1. Eiser beheert onder meer beheereenheden die in eigendom zijn van [naam] (hierna: [naam]). Hierover is een grondgebruiksverklaring opgesteld. Eiser heeft voor zijn percelen 1001, 1002, 1003, 1005, 1008 en 1011 SNL-subsidie aangevraagd door middel van de Gecombineerde Opgave 2010. [naam] heeft op 18 januari 2010 voor de percelen 30, 32, 33, 34, 35 en 38 geparticipeerd in een collectieve aanvraag voor agrarisch natuurbeheer door de vereniging agrarisch natuurbeheer Waterland te Purmerend.
[naam] heeft verweerder bij brief van 3 november 2010 verzocht om de SNL-subsidie voor zijn gronden die in gebruik zijn bij eiser, aan eiser over te dragen. Bij besluit van 27 juni 2011 heeft verweerder het betaalverzoek van [naam] voor zijn gronden afgewezen omdat hij geen gebruiksrecht had voor deze beheereenheden.
2. In het bestreden besluit heeft verweerder zich op het standpunt gesteld dat eiser in het subsidiejaar 2010 terecht geen uitbetaling van de beheereenheden 30, 32, 33, 34, 35 en 38 heeft ontvangen omdat het vereiste betaalverzoek voor deze percelen ontbreekt. In de gecombineerde opgave heeft eiser de overgedragen gewaspercelen niet opgegeven of ingetekend en dus niet opgegeven in het betalingsverzoek.
3. Het standpunt van eiser dat voor de gewaspercelen 30, 32, 33, 34, 35 en 38 wel een betalingsverzoek is ingediend in de gecombineerde opgave, wordt door de rechtbank niet gevolgd. Verweerder heeft terecht gesteld dat een betaalverzoek is gedaan voor beheereenheden 1001, 1002, 1003, 1005, 1008 en 1011, maar dat de ligging van deze percelen niet corresponderen met de gewaspercelen 30, 32, 33, 34, 35 en 38. Deze beroepsgrond faalt.

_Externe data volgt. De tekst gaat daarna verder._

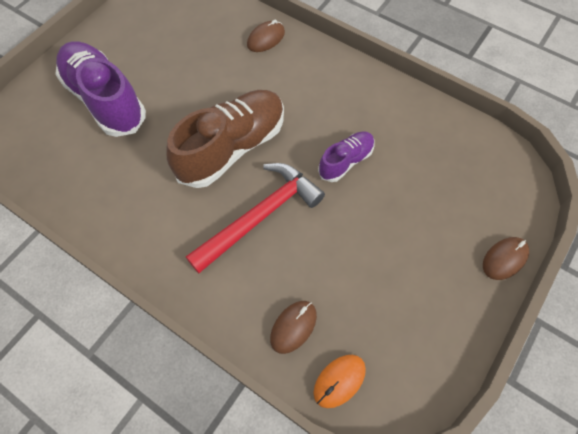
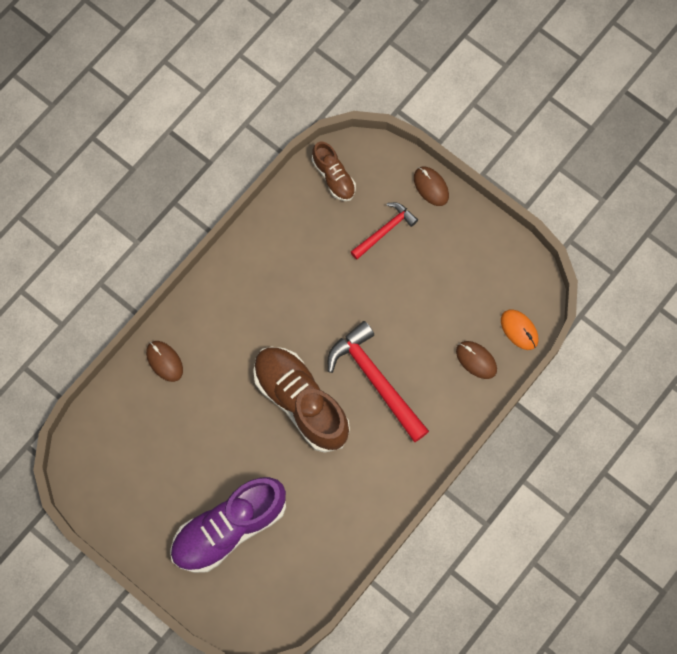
camera: 85 degrees left, 10 degrees up
purple shoe [318,131,374,182] -> none
none -> brown shoe [312,141,356,201]
none -> red hammer [351,202,418,260]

4. Eiser heeft zich verder op het standpunt gesteld dat sprake is van een kennelijke fout terwijl voor het overige aan de voorwaarden is voldaan. Er is sprake van een duidelijk onbewuste verkeerde handeling. Er is een betaalverzoek ingediend door [naam], en dit is overgedragen aan eiser. Eiser heeft wel een betaalverzoek gedaan voor overige bij hem beheer zijnde percelen. Eiser verwijst naar uitspraken van de rechtbank Leeuwarden, LJN: BW6404, BW6426 en BW6424 en naar een uitspraak van het College van Beroep voor het bedrijfsleven, LJN: BN4896.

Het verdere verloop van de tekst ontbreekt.